Task to complete. Copy out the data below line for line, leaving out the pictures.

Data section.
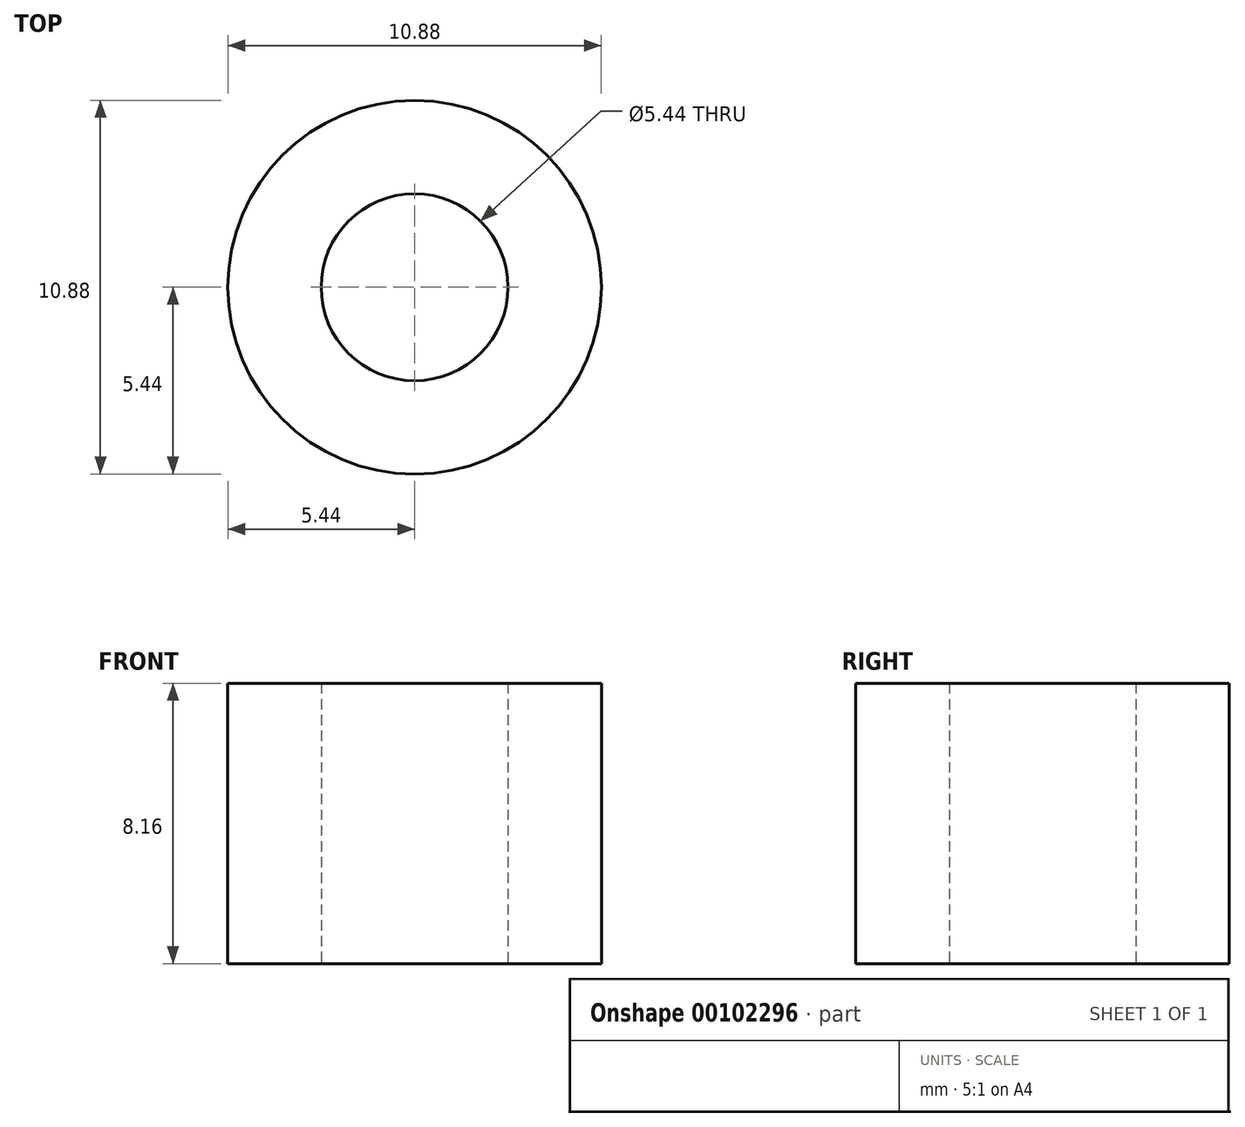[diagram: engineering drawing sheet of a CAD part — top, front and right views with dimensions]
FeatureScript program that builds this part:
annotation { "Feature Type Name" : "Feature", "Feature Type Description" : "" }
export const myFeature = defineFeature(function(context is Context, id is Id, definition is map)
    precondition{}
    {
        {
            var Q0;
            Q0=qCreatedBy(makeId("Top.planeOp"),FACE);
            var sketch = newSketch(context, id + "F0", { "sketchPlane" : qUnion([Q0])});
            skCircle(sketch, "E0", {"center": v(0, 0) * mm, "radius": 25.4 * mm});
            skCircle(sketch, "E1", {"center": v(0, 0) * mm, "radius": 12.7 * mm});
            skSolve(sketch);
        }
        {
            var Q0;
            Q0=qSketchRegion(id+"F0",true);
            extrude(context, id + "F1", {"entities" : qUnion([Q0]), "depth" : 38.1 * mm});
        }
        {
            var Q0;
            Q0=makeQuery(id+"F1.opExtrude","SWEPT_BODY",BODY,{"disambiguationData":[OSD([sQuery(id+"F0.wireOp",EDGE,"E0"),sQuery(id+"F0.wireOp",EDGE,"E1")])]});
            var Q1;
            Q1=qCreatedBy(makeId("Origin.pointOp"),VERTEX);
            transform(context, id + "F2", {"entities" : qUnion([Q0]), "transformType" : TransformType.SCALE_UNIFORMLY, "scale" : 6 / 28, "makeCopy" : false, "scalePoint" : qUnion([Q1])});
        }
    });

Finished exercise.
[diagram: engineering drawing sheet of a CAD part — top, front and right views with dimensions]
FeatureScript program that builds this part:
annotation { "Feature Type Name" : "Feature", "Feature Type Description" : "" }
export const myFeature = defineFeature(function(context is Context, id is Id, definition is map)
    precondition{}
    {
        {
            var Q0;
            Q0=qCreatedBy(makeId("Top.planeOp"),FACE);
            var sketch = newSketch(context, id + "F0", { "sketchPlane" : qUnion([Q0])});
            skCircle(sketch, "E0", {"center": v(0, 0) * mm, "radius": 25.4 * mm});
            skCircle(sketch, "E1", {"center": v(0, 0) * mm, "radius": 12.7 * mm});
            skSolve(sketch);
        }
        {
            var Q0;
            Q0=qSketchRegion(id+"F0",true);
            extrude(context, id + "F1", {"entities" : qUnion([Q0]), "depth" : 38.1 * mm});
        }
        {
            var Q0;
            Q0=makeQuery(id+"F1.opExtrude","SWEPT_BODY",BODY,{"disambiguationData":[OSD([sQuery(id+"F0.wireOp",EDGE,"E0"),sQuery(id+"F0.wireOp",EDGE,"E1")])]});
            var Q1;
            Q1=qCreatedBy(makeId("Origin.pointOp"),VERTEX);
            transform(context, id + "F2", {"entities" : qUnion([Q0]), "transformType" : TransformType.SCALE_UNIFORMLY, "scale" : 6 / 28, "makeCopy" : false, "scalePoint" : qUnion([Q1])});
        }
    });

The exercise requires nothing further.